===== Exercise inputs =====
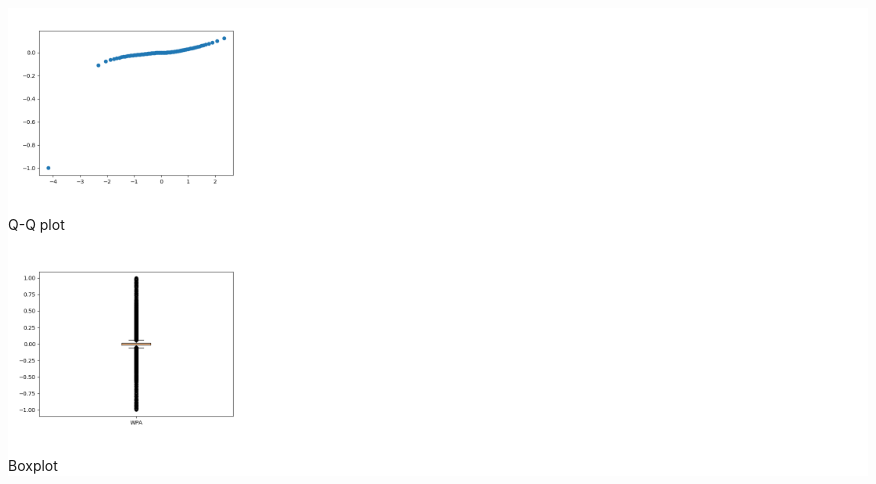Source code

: <th><img src="Figures/qq_WPA_0.png" width="250px"><p>Q-Q plot</p></th>
<th><img src="Figures/box_WPA_0.png" width="250px"><p>Boxplot</p></th>
</tr>
</table>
=====
What you will do -> Look through the entries above. Copy out every line holding the word "Figures".

Result for this exercise ->
: <th><img src="Figures/qq_WPA_0.png" width="250px"><p>Q-Q plot</p></th>
<th><img src="Figures/box_WPA_0.png" width="250px"><p>Boxplot</p></th>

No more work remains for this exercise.